* [Text block]:
★ ★ ★ ★ ★
I didn't want to use JSON for this at all, but I got outvoted. When I
raised this issue, it was suggested that I deal with it in this way,
so I did. I can't really defend it too far beyond that, although I do
think that one nice thing about this is that you can verify the
checksum using shell commands if you want. Just figure out the number
of lines in the file, minus one, and do head -n$LINES backup_manifest
| shasum -a256 and boom. If there were some whitespace-skipping thing
figuring out how to reproduce the checksum calculation would be hard.

> I think strict ISO 8601 might be preferable (with the T in the middle
> and ending in Z instead of " GMT").

Hmm, did David suggest that before? I don't recall for sure. I think
he had some suggestion, but I'm not sure if it was the same one.

> > > Why is the top-level checksum only allowed to be SHA-256, if the
> > > files can use up to SHA-512?
>
> Thanks for the discussion.  I think you mostly want to make sure that
> the manifest is sensible (not corrupt) rather than defend against
> somebody maliciously giving you an attacking manifest (??).  I incline
> to agree that any SHA-2 hash is going to serve that purpose and have no
> further comment to make.
★ ★ ★ ★ ★
* [Work to complete]:
1. Name every SHA hash algorithm or hash family mentioned in the discussion of the backup manifest.
2. In the discussion of the backup manifest, which format did the writer not want to use but was outvoted on?
3. Repeat the discussion of the backup manifest word for word from "Hmm, did David" to "comment to make.".

* [Data extract]:
★ ★ ★ ★ ★
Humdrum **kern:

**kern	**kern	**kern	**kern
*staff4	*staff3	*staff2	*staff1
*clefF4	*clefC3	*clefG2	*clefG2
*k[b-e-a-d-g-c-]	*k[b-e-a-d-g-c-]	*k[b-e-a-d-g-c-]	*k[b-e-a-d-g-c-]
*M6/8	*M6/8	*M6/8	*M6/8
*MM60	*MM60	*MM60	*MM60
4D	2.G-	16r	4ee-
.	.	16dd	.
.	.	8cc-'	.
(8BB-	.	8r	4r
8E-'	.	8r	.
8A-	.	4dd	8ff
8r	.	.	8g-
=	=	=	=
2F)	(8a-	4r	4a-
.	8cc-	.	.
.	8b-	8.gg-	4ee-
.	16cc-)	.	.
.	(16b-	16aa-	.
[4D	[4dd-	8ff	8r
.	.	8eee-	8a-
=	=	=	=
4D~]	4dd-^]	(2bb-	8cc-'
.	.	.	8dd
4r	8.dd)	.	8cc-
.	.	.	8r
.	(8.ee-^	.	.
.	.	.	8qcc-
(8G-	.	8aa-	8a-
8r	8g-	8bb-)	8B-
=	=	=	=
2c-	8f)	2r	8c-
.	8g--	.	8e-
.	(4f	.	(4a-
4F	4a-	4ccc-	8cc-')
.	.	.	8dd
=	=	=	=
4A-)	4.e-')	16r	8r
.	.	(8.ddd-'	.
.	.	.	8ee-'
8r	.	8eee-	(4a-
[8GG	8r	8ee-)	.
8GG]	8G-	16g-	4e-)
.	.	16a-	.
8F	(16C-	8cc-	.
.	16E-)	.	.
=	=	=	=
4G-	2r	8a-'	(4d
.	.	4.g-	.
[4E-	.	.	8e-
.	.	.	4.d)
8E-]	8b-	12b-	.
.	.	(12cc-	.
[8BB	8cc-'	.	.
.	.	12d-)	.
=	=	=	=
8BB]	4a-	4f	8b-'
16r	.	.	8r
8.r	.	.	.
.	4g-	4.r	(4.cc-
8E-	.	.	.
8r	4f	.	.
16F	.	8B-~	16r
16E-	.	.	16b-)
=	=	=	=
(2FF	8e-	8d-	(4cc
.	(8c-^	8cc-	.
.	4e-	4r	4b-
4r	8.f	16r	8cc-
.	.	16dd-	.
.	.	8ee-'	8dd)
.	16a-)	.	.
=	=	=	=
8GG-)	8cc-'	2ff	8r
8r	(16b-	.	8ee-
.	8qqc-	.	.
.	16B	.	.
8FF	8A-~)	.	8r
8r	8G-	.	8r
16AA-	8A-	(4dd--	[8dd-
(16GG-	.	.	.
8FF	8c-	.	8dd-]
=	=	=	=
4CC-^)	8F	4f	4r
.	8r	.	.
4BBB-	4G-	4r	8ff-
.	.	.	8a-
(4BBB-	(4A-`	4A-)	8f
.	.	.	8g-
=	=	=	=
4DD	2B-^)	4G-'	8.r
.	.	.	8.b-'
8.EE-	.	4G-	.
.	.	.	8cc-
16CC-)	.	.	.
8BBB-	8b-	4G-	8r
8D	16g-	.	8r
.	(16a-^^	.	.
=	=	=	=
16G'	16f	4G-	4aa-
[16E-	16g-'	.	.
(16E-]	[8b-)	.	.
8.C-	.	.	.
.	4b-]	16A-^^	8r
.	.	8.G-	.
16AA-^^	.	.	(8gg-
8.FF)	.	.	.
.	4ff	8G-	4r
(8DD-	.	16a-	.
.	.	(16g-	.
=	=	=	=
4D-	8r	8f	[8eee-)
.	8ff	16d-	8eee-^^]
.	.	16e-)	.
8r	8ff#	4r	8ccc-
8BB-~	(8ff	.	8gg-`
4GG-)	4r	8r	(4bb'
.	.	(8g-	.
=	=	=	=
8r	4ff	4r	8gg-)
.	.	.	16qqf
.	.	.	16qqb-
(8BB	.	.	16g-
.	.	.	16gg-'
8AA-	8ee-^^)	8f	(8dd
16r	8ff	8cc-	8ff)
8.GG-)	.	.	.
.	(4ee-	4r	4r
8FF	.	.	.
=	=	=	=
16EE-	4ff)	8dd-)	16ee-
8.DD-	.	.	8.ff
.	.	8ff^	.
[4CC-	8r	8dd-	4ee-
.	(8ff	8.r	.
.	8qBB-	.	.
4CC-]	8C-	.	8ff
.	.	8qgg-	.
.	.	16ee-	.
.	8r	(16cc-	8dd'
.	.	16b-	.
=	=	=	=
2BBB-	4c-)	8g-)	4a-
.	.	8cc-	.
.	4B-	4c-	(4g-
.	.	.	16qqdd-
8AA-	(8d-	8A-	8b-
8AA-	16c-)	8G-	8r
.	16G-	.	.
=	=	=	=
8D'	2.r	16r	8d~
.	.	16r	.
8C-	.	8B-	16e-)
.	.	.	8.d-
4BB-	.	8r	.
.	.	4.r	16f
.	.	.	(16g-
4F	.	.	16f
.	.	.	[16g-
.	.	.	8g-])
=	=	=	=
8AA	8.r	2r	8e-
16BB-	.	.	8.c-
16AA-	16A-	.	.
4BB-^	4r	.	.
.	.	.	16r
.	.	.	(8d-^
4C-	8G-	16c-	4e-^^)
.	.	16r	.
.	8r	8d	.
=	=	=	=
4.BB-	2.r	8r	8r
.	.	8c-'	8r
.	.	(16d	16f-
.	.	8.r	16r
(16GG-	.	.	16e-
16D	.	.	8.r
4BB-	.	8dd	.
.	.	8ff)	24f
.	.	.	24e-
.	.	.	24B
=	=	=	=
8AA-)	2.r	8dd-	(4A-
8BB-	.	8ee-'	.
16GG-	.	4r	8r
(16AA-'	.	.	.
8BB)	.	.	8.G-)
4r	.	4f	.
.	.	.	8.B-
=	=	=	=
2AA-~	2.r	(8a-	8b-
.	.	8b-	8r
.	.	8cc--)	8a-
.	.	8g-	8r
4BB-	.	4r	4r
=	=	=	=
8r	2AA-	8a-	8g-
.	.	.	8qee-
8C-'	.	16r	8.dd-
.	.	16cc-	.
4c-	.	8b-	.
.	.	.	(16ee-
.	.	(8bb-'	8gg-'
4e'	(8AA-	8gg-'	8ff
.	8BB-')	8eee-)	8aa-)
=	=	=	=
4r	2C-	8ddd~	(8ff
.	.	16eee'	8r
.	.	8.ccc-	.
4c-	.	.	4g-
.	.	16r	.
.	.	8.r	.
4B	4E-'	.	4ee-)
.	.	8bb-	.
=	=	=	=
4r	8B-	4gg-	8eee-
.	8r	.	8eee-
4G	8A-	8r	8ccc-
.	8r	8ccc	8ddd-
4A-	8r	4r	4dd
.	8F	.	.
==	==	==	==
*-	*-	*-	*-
★ ★ ★ ★ ★
* [Answers to the problems]:
1. SHA-256, SHA-512, SHA-2

2. JSON

3.
Hmm, did David suggest that before? I don't recall for sure. I think
he had some suggestion, but I'm not sure if it was the same one.

> > > Why is the top-level checksum only allowed to be SHA-256, if the
> > > files can use up to SHA-512?
>
> Thanks for the discussion.  I think you mostly want to make sure that
> the manifest is sensible (not corrupt) rather than defend against
> somebody maliciously giving you an attacking manifest (??).  I incline
> to agree that any SHA-2 hash is going to serve that purpose and have no
> further comment to make.